EXERCISE DETAILS: Display each line of the entries below in which the string "FITS" appears.

— Begin DATA EXTRACT —

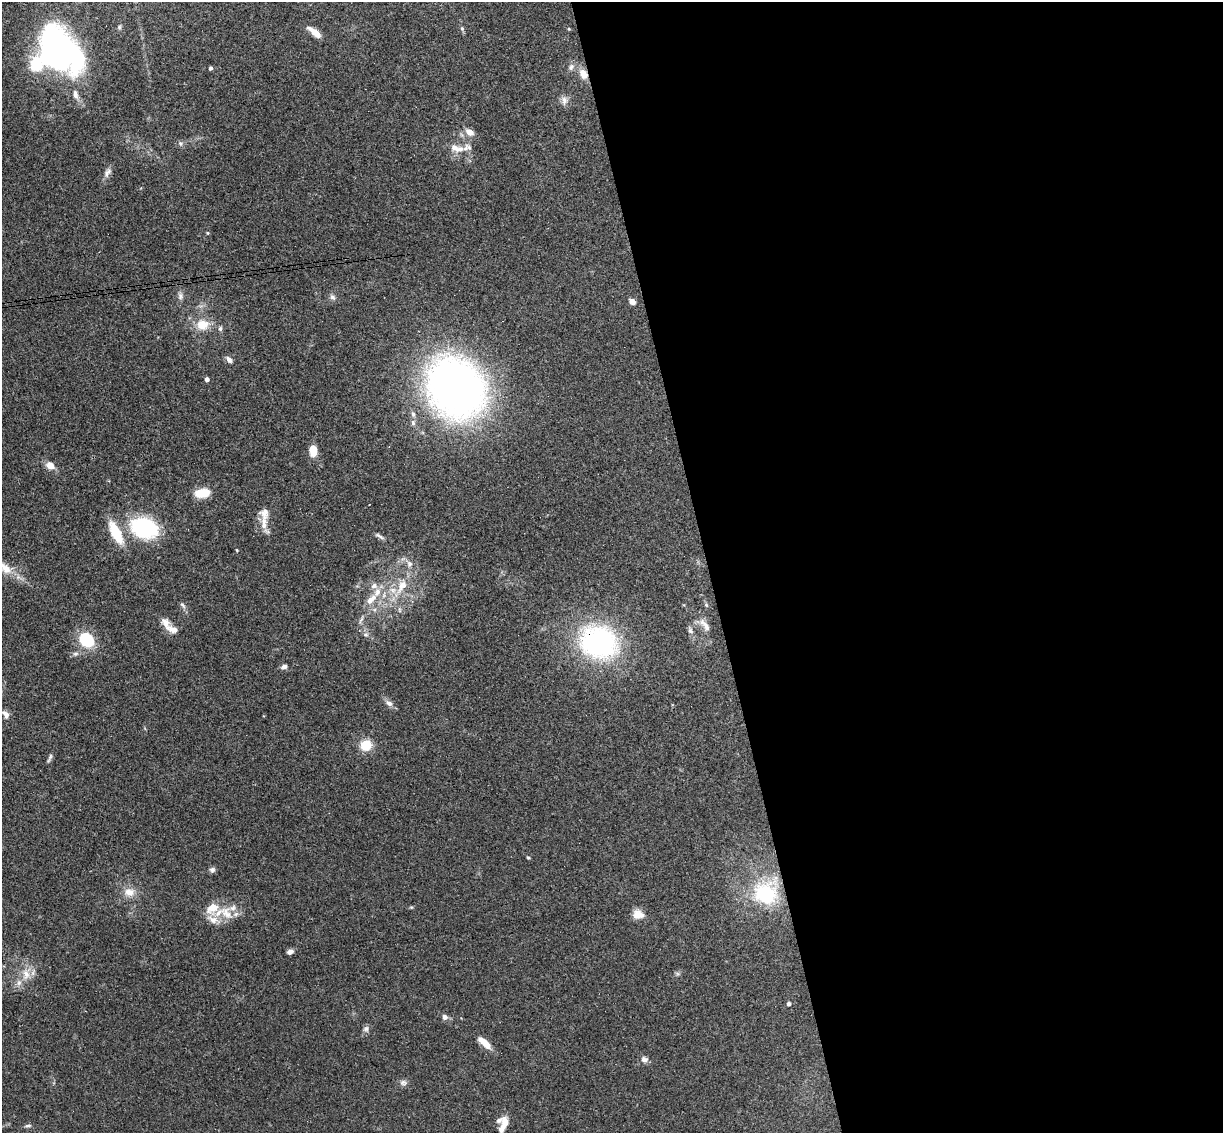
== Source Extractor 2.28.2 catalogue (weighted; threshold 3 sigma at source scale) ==
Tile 8 of 4 x 4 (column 4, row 2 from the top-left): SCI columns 3720-4940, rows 2412-3542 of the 4999 x 4935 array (HDU 1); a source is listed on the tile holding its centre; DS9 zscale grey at full resolution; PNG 1225 x 1135 px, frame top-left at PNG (2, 2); no overlay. Shown black and unused: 42% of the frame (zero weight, under 3 of 4 exposures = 6% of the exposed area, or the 3 px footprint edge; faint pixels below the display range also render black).
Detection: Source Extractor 2.28.2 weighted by HDU 2 'WHT'; one run over the whole footprint, this tile lists its part. Background 0.163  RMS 0.0072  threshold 0.0322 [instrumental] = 3 sigma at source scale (4.5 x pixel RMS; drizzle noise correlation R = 1.50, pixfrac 1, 0.05/0.05 arcsec/px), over >= 5 px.
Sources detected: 85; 1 inside a brighter object's white glare — not listed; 13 inside a brighter listed object's ellipse — not listed separately; the other 71 listed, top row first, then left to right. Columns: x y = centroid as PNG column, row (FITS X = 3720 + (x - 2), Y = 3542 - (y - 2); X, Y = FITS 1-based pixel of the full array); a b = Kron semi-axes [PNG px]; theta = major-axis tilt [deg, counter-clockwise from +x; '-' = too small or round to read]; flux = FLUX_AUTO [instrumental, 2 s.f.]
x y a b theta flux
119 27 6 5 - 1.1
462 28 6 5 - 1.2
569 29 5 4 - 0.65
315 32 19 7 -38 7.3
57 50 47 36 -69 220
571 67 10 7 61 2.7
211 68 4 3 - 1.7
583 74 13 10 -62 7.3
75 94 13 6 -75 3.6
564 100 12 7 88 3.7
469 132 10 7 -32 5.5
180 143 7 4 -58 1.4
460 149 15 8 23 5.6
107 173 15 7 55 3.5
208 233 4 4 - 0.77
180 296 10 7 89 2.7
333 297 9 6 -39 2.2
632 302 8 6 -41 3.6
203 325 19 15 6 12
229 360 10 6 -50 2.6
207 379 4 4 - 3.3
455 388 50 42 -55 460
413 414 9 6 -80 2.3
413 423 7 6 - 2
313 451 9 7 -86 12
50 465 11 9 -39 5.5
202 493 14 8 9 16
369 504 3 2 - 0.75
264 513 19 13 -88 7.3
144 528 22 16 -18 72
116 533 25 9 -63 24
379 536 14 4 -30 2.2
237 550 3 3 - 0.62
409 564 10 8 -77 3.7
5 568 27 14 -33 15
374 585 10 8 27 4.1
402 586 21 10 61 14
371 599 19 8 44 9.1
182 605 10 5 -55 1.9
706 605 6 5 - 1.2
399 610 8 3 -71 1.3
361 620 12 3 58 1.8
166 623 16 10 -65 6
705 625 23 8 -53 5.8
690 631 8 6 -55 2.1
366 635 8 6 0 1.9
87 640 22 17 -45 22
599 642 38 31 -16 130
75 654 8 5 6 1.9
284 666 6 5 - 2.8
389 703 11 7 -39 3.2
6 714 11 7 -56 3.9
366 745 13 12 - 12
50 758 13 3 67 1.6
528 858 4 4 - 0.8
212 870 7 6 - 1.9
129 892 14 11 -6 7.4
765 893 25 23 34 55
226 913 21 13 -52 11
638 915 15 11 -6 6.8
213 920 15 9 -23 6.6
290 952 7 5 13 2.5
26 974 16 10 -81 8
789 1003 4 4 - 2.6
445 1017 6 6 - 2.7
366 1029 9 6 45 2.2
484 1042 16 6 -42 9.7
644 1060 9 7 -34 3.1
403 1083 10 8 -15 2.5
504 1124 19 7 72 7.8
28 1126 9 4 1 1.5
Overlapping masked pixels (flux is a lower limit): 2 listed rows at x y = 583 74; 599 642
Isophote crosses this tile's border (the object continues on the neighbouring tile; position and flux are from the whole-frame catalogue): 2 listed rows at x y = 57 50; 5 568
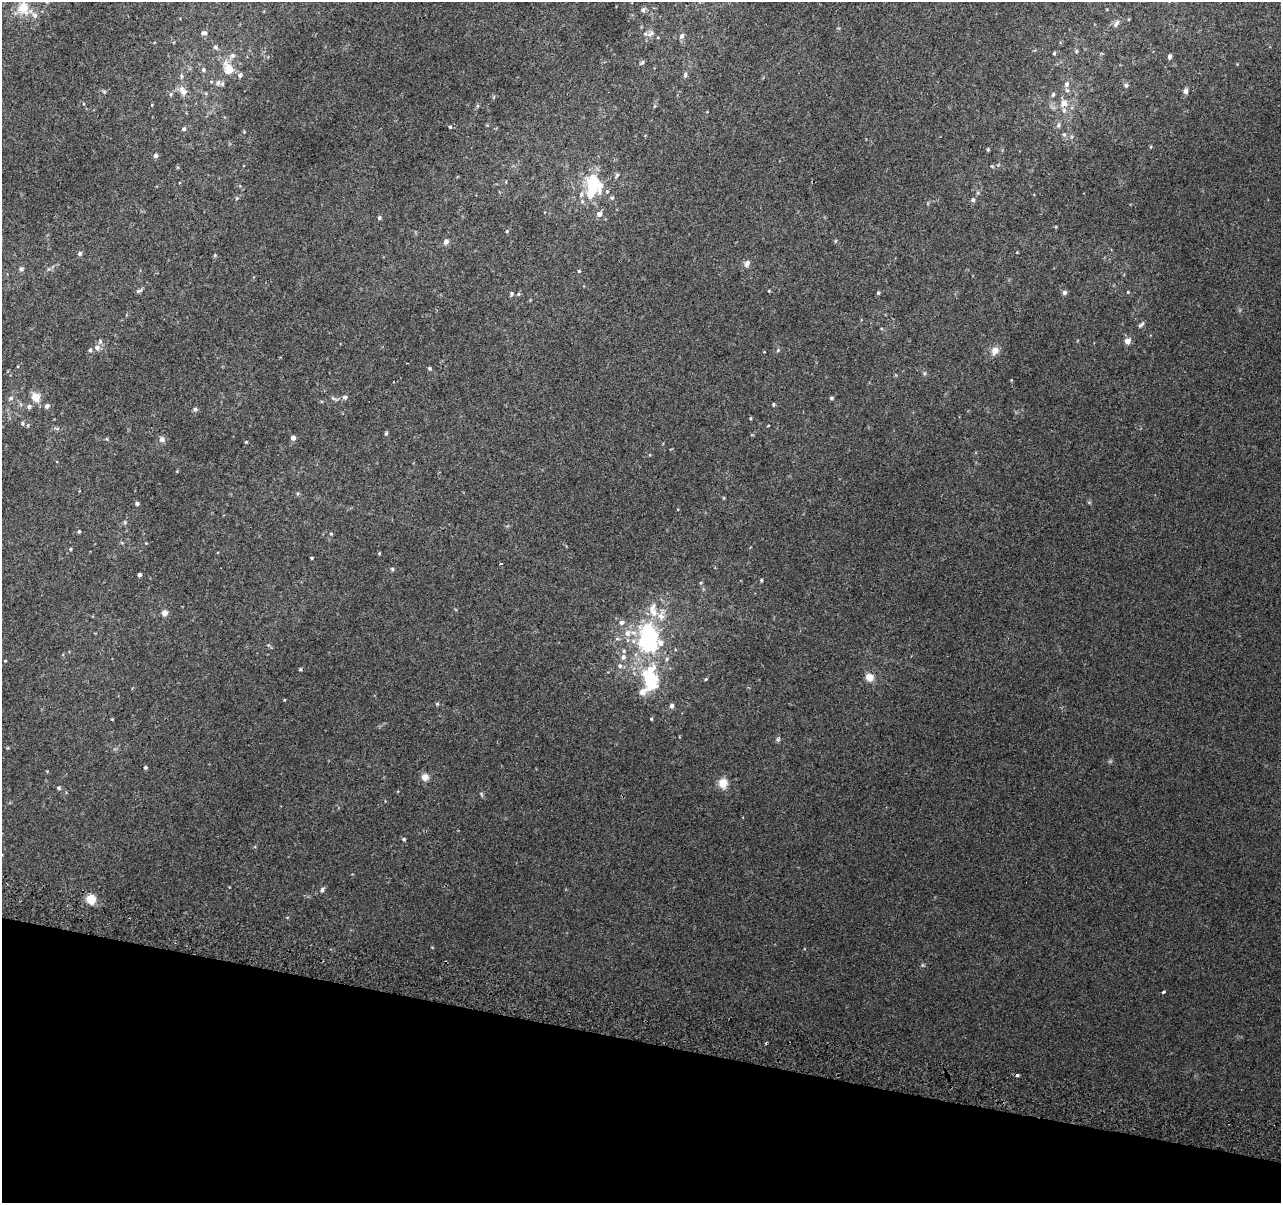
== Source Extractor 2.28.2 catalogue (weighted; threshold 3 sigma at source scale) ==
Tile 15 of 4 x 4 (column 3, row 4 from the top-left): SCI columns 2580-3858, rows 328-1528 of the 5152 x 5395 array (HDU 1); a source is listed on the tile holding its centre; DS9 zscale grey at full resolution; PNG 1283 x 1205 px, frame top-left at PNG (2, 2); no overlay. Shown black and unused: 13% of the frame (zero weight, under 2 of 3 exposures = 2% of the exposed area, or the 3 px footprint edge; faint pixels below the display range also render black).
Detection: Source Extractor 2.28.2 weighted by HDU 2 'WHT'; one run over the whole footprint, this tile lists its part. Background 0.0203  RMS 0.0065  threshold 0.0293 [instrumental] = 3 sigma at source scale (4.5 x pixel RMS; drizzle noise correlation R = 1.50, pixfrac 1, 0.0396/0.0396 arcsec/px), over >= 5 px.
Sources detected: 129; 1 cosmic-ray / hot-pixel residue — not listed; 9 inside a brighter listed object's ellipse — not listed separately; the other 119 listed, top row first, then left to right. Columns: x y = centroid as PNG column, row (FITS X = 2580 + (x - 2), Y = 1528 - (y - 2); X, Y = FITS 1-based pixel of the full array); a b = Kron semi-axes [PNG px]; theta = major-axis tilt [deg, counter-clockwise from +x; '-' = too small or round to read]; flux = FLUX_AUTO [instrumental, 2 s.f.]
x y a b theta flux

— End DATA EXTRACT —

FINAL RESULT:
Sources detected: 85; 1 inside a brighter object's white glare — not listed; 13 inside a brighter listed object's ellipse — not listed separately; the other 71 listed, top row first, then left to right. Columns: x y = centroid as PNG column, row (FITS X = 3720 + (x - 2), Y = 3542 - (y - 2); X, Y = FITS 1-based pixel of the full array); a b = Kron semi-axes [PNG px]; theta = major-axis tilt [deg, counter-clockwise from +x; '-' = too small or round to read]; flux = FLUX_AUTO [instrumental, 2 s.f.]
Sources detected: 129; 1 cosmic-ray / hot-pixel residue — not listed; 9 inside a brighter listed object's ellipse — not listed separately; the other 119 listed, top row first, then left to right. Columns: x y = centroid as PNG column, row (FITS X = 2580 + (x - 2), Y = 1528 - (y - 2); X, Y = FITS 1-based pixel of the full array); a b = Kron semi-axes [PNG px]; theta = major-axis tilt [deg, counter-clockwise from +x; '-' = too small or round to read]; flux = FLUX_AUTO [instrumental, 2 s.f.]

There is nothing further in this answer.